_TAREFA PROPOSTA_
Transcreva sem mudar nada o trecho do artigo sobre doutrinação nos livros didáticos que começa nas palavras "Talvez livros assim" e vai até "reação, no colégio.".

_TEXTO FORNECIDO_
┄┄┄┄┄┄┄┄┄┄

FERNANDO SCHÜLER
As aulas
voltaram, por essas semanas, e decidi tirar a limpo uma velha questão: há ou
não doutrinação ideológica em nossos livros didáticos? Pra responder à
pergunta, fui direto na fonte: analisei alguns dos livros de história e
sociologia mais adotados no país. Pesquisei nas editoras, encontrei uma
livraria que dispunha de todos os exemplares e pus mãos à obra. Já li muita
coisa na vida, mas não foram fáceis as horas que passei tentando entender o que
se dizia em todos aqueles livros. No fim, acho que entendi.
O
resultado é o seguinte: dos dez livros que analisei, 100% tem um claro viés
ideológico. Não encontrei, infelizmente, nenhum livro “pluralista” ou
particularmente cuidadoso ao tratar de temas de natureza política ou econômica.
Talvez livros assim existam, e gostaria muito de conhecê-los. Falo apenas dos
que me chegaram às mãos. Tudo livro “manco”. E sempre para o mesmo lado.
Com um
adendo: vale o mesmo para escolas públicas e privadas. Imagino não serem poucos
os sujeitos que jantam à noite, com os amigos, e reclamam do viés
“anticapitalista” da sociedade brasileira. Sem desconfiar que anticapitalista
mesmo é o discurso que seu filho adolescente vai engolir na manhã seguinte, sem
chance de reação, no colégio.
O viés
politico surge no recorte dos fatos, na seleção das imagens, nas indicações de
leitura, na recomendação de filmes e links culturais. A coisa toda opera à moda
Star Wars: o lado negro da força é a “globalização neoliberal” e coisas afins;
o lado bom é a “resistência” do Fórum Social Mundial, de Porto Alegre, e dos
“movimentos sociais”, MST à frente. Tudo parece rudimentar demais para ser
verdade. Mas está lá, nos livros em que nossos adolescentes estudarão.
No
Brasil contemporâneo, chega a ser engraçado. FHC é Darth Wader; Lula é Luke
Skywalker. Pra ser sincero, a saga de George Lucas me parece bem mais
sofisticada do que o roteiro seguido pelos nossos livros didáticos. Em
particular, quando tratam de nossa história recente.
No livro
Estudos de História, da Editora FTD, por exemplo, nossos alunos adolescentes
aprenderão o seguinte sobre o governo de Fernando Henrique: era neoliberal
(apesar de “tentar negar”) e seguiu a cartilha de Collor de Melo; os
“resultados dessas políticas foram desastrosos”. Na sua época, havia “denúncias
de escândalos, subornos, favorecimentos e corrupção” por todos os lados, mas
“pouca coisa se investigou”.
Nossos
alunos saberão que “as privatizações produziram desemprego”, e que o país
assistia, naqueles tempos, ao aumento da violência urbana e da concentração de renda
e à “diminuição dos investimentos”. E que, de quebra, o MST pressionava pela
reforma agrária, “sem sucesso”.

┄┄┄┄┄┄┄┄┄┄

_MATERIAL FORNECIDO_
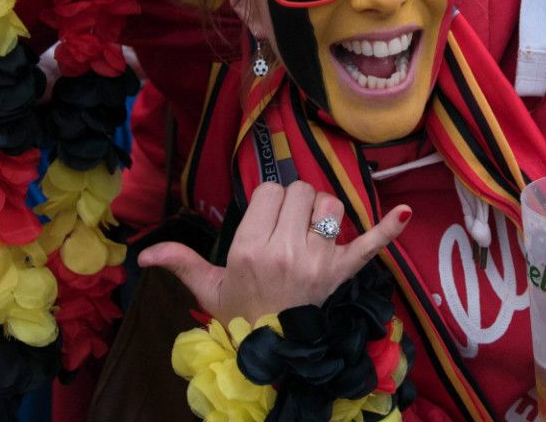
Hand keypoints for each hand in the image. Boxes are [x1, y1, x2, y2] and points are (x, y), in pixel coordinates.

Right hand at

┄┄┄┄┄┄┄┄┄┄

_RESOLUÇÃO DO PROBLEMA_
Talvez livros assim existam, e gostaria muito de conhecê-los. Falo apenas dos
que me chegaram às mãos. Tudo livro “manco”. E sempre para o mesmo lado.
Com um
adendo: vale o mesmo para escolas públicas e privadas. Imagino não serem poucos
os sujeitos que jantam à noite, com os amigos, e reclamam do viés
“anticapitalista” da sociedade brasileira. Sem desconfiar que anticapitalista
mesmo é o discurso que seu filho adolescente vai engolir na manhã seguinte, sem
chance de reação, no colégio.